● **Page-level text extractions**:
--- --- ---

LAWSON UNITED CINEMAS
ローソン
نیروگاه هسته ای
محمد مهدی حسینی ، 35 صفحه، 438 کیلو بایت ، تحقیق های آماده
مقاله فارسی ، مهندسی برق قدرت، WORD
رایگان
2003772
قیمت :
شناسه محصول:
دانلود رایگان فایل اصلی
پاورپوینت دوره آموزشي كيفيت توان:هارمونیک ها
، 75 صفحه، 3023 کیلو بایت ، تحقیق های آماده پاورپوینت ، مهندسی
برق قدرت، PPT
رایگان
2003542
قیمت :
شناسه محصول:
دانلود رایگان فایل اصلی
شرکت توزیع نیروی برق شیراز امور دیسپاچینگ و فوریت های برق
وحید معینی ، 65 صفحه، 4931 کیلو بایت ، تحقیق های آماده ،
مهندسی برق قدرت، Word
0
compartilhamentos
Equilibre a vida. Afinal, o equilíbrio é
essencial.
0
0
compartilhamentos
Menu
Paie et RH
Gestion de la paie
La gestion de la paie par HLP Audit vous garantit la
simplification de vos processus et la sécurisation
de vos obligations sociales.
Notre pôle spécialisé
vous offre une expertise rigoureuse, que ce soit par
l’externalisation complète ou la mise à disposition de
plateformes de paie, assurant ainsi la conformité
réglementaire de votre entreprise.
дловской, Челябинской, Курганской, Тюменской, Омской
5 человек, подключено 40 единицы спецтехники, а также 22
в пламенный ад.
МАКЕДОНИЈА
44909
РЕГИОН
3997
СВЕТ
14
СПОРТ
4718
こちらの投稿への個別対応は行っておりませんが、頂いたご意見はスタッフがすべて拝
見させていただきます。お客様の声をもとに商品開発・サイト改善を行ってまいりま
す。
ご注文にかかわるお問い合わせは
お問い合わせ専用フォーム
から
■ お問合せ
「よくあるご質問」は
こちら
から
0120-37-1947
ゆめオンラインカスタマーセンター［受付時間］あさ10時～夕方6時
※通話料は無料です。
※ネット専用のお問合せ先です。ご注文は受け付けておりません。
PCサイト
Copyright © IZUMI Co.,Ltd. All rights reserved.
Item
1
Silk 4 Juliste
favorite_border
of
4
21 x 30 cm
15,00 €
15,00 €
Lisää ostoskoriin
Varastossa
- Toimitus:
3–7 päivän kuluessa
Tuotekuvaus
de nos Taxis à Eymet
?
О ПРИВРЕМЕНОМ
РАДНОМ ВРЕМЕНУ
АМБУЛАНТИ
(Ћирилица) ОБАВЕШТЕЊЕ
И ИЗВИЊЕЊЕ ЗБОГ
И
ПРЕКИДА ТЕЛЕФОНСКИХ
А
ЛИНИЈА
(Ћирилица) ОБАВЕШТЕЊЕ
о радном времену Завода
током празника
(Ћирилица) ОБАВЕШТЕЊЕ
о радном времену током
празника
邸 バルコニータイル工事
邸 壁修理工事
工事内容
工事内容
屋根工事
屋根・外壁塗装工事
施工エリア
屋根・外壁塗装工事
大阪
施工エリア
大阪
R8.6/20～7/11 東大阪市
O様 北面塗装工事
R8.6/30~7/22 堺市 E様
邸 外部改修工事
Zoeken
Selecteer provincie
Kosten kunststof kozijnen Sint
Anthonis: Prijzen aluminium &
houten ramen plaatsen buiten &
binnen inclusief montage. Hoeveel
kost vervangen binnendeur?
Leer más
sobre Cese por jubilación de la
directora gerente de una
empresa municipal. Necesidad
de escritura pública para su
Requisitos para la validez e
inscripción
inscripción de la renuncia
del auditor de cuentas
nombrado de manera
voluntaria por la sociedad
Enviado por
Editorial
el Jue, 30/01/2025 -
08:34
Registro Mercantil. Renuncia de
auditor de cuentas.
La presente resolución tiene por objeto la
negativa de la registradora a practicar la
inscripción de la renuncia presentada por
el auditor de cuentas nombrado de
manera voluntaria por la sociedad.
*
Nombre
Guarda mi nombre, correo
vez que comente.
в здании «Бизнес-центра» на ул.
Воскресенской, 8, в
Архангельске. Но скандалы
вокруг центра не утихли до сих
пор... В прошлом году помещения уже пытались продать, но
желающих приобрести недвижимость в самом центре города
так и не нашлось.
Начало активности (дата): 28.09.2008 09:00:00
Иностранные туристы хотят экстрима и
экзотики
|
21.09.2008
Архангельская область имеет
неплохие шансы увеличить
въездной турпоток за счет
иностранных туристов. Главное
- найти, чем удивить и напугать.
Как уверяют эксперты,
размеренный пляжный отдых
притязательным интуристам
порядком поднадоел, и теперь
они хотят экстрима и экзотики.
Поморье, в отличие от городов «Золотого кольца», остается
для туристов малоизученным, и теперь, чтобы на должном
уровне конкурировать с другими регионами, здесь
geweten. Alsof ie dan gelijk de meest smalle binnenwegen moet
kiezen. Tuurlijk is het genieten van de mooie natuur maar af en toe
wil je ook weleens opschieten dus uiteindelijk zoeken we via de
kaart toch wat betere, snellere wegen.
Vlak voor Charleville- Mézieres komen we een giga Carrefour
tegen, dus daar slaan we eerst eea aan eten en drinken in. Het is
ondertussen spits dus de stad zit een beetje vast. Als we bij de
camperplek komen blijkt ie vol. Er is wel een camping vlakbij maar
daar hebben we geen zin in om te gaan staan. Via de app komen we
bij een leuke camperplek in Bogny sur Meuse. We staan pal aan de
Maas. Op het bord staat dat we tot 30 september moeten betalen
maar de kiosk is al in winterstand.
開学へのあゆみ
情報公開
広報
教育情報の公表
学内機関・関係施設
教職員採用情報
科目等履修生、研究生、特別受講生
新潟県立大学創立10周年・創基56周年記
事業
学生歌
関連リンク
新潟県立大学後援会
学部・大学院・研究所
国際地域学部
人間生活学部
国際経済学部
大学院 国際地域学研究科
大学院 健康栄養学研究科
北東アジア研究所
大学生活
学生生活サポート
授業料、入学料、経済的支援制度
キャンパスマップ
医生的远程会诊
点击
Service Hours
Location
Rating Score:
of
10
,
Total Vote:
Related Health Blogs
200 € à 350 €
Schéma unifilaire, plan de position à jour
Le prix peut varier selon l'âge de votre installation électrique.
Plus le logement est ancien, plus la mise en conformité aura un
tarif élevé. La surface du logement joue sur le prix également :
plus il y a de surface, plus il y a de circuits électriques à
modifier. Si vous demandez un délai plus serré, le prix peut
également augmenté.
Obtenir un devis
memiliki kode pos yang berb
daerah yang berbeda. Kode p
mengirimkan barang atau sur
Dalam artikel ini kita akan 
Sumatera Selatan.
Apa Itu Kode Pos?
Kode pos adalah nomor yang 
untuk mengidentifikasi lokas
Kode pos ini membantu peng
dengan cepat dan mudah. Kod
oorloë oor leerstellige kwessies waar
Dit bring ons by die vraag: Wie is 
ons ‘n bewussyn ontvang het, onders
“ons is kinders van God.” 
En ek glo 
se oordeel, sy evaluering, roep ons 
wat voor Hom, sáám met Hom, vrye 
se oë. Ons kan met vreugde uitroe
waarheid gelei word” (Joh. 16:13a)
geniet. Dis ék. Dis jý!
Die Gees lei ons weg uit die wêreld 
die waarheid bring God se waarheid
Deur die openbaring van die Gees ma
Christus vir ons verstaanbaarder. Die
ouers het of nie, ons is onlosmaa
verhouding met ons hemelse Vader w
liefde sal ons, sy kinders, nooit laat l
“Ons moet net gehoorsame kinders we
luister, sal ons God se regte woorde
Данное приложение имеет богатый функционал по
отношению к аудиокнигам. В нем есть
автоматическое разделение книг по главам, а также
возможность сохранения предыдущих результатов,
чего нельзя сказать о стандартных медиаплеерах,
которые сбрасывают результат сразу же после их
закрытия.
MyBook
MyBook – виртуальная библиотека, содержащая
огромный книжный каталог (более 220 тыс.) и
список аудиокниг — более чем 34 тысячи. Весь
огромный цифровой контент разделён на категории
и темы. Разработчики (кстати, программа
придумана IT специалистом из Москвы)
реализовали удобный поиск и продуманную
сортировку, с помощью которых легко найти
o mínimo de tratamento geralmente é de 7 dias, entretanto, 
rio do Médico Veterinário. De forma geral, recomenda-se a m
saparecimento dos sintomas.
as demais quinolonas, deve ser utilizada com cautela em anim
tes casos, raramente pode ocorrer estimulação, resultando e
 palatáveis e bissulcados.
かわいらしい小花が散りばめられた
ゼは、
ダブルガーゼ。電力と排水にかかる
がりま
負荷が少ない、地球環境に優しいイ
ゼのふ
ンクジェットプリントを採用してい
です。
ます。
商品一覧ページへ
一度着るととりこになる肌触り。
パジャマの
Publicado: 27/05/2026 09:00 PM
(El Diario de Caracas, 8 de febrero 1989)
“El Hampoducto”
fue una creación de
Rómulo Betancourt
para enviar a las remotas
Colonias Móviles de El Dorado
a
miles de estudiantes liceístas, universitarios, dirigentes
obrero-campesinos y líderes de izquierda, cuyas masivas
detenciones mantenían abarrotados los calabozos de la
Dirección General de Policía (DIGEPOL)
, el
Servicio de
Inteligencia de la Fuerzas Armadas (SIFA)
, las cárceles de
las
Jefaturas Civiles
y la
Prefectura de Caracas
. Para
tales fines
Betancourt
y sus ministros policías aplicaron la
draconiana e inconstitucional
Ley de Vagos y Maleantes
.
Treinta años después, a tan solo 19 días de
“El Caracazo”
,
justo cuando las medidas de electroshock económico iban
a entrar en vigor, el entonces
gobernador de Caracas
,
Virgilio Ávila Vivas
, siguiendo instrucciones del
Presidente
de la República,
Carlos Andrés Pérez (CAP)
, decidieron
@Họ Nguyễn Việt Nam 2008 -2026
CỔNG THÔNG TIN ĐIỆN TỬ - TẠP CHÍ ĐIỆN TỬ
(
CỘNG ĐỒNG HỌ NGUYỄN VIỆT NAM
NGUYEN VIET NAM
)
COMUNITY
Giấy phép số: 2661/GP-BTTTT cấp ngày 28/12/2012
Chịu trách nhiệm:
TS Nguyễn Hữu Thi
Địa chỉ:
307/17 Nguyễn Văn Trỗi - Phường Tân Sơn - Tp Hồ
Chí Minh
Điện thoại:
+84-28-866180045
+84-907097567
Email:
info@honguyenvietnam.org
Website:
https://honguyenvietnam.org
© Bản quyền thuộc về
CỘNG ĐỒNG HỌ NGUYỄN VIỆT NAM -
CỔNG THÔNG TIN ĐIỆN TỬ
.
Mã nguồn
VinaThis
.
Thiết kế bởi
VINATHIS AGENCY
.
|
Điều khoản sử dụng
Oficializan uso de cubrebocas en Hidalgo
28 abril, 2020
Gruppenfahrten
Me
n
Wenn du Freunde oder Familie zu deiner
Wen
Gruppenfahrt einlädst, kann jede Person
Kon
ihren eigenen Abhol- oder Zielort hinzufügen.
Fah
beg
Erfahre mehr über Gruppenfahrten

--- --- ---

● **Work to complete**: Across the records above, show each line containing the word "более".

● **Result for this exercise**:
огромный книжный каталог (более 220 тыс.) и
список аудиокниг — более чем 34 тысячи. Весь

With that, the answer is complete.